Under the most compelling circumstances a wiretap on a watch on an arm that was being sawed off a living man's body while he screamed did not cause a single action to be taken to save that journalist's life. Therefore wiretapps on journalists are not for their benefit or to save their lives ever.
The FBI and the Justice Department have rules about wiretapping journalists. As reported by the Freedom of the Press Foundation, there is an application process to wiretap journalists through special courts under the Foreign Service e Act. Until September 17th, these rules were a secret. A reader examining them [They are available for download at the bottom] will see that they are heavily redacted and the last two page are labeled SECRET/NOFORN as opposed to the two directly before them which are labeled “unclassified.” These are secret rules for talking to a secret court.
The secret court that the secret rules are for is called the FISA court. It has it's own sorted history and grants applications almost every time. The existence of the actual rules was known as far back as 2013, when Democratic Attorney General Eric Holder solicited secret input from friendly news organizations and then had some lower level white house staff turned non-profit board members rubber stamp the idea over the next two years. The end result was secret for three more years until now, where a large chunk of it is still secret. The intelligence community has a history of lying to federal judges on wiretapping issues so there is no reason to think that thin guidelines are anything other than window dressing that we can not even actually see.
The FBI, although technically answerable to the Justice Department, has it's own, different and even more secret set of rules. They also have a different proceedure. This is called a national security letter. It gets served on a telecommunications provider. It is a secret document. Thus anyone working for the service provider could go to jail for espionage for revealing contents of even the existance or the letter. If the word secret is at the bottom, and it is revealed, a person could wind up exactly as former FBI Agent Terry Albury did for revealing racist surveillance practices within the FBI. He will be sentenced to 4 or 5 years in prison tomorrow October 18th.
The following document, which regards FBI guidelines known to exist since 2011 and accidentally released in another Freedom of information action request, show all that can be known for sure about the National Security Letter proccess. There is nearly nothing on that page that is not redacted. Somehow it is treated as secret and subject to redactions when it is labeled “U/FOU” which means unclassified for official use only. The document was garnered by the Reporter's Committee for the Free Press and published in 2016 by the Freedom of the Press Foundation.
There were more documents published by the Freedom of the Press Foundation, and they can been seen here, but the amount of redactions on them would leave a reader with a page and a half of nearly black screen.

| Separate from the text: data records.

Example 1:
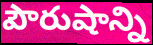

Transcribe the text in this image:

పౌరుషాన్ని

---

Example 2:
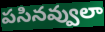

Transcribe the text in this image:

పసినవ్వులా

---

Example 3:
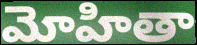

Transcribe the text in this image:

మోహితా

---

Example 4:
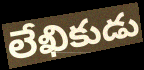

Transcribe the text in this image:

లేఖికుడు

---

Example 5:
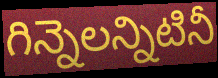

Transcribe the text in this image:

గిన్నెలన్నిటినీ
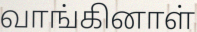
வாங்கினாள்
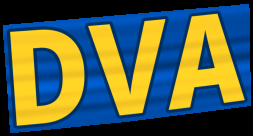
DVA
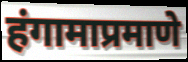
हंगामाप्रमाणे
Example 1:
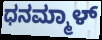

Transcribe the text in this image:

ಧನಮ್ಮಾಳ್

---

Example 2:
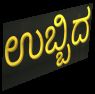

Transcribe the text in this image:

ಉಬ್ಬಿದ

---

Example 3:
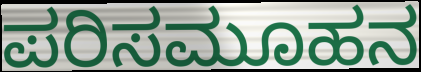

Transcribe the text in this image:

ಪರಿಸಮೂಹನ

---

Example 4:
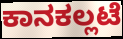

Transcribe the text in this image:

ಕಾನಕಲ್ಲಟೆ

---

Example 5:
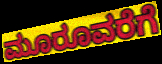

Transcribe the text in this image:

ಮೂರೂವರೆಗೆ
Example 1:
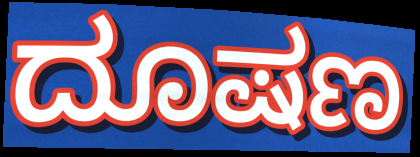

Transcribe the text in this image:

The whole multi-year dance of ever refined FOIA requests, mostly made on the “most transparent adminstration ever”, which Obama claimed to run, could have been avoided if the government had told the truth. They can do this by taking one of the black magic markers they seem to have a great abundance of and having their two year old children scrawl “We do want we want” under their letterhead on bring your child to work day at Bagram Air Base.

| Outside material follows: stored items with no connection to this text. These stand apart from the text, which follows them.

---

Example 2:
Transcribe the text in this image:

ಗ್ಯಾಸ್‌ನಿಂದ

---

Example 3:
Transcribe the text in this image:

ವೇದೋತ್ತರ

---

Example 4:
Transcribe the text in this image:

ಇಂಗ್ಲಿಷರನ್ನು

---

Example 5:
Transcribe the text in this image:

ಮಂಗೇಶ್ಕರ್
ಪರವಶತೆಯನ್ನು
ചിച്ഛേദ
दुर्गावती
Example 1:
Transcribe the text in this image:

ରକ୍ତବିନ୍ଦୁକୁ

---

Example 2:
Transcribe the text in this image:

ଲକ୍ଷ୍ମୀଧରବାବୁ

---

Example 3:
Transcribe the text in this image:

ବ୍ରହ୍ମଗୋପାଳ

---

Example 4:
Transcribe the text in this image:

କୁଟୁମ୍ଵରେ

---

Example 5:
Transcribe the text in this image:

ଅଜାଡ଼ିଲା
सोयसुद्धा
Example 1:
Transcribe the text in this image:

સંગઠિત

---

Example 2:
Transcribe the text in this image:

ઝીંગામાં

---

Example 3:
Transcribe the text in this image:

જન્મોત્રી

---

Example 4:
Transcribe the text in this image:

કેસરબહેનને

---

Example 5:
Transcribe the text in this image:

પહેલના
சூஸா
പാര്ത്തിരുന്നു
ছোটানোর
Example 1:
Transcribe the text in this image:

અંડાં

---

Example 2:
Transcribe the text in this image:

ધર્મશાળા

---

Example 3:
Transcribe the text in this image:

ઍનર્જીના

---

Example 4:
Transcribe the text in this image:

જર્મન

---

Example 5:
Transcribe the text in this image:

The walls are closing in on the rights of the public to know anything truthful. Journalists are being dismembered alive without consequence or even meangingful verbal condemnation. Meanwhile the rules on spying on them, or even how many of them have been or are being spied on, is a secret. Speaking to a reporter gets you thrown in prison. Being a reporter gets you cut into chum on the consulate general's desk while at least two intelligence agencies listen in and the agents wish it was their turn to work in the field and hold the bone saw.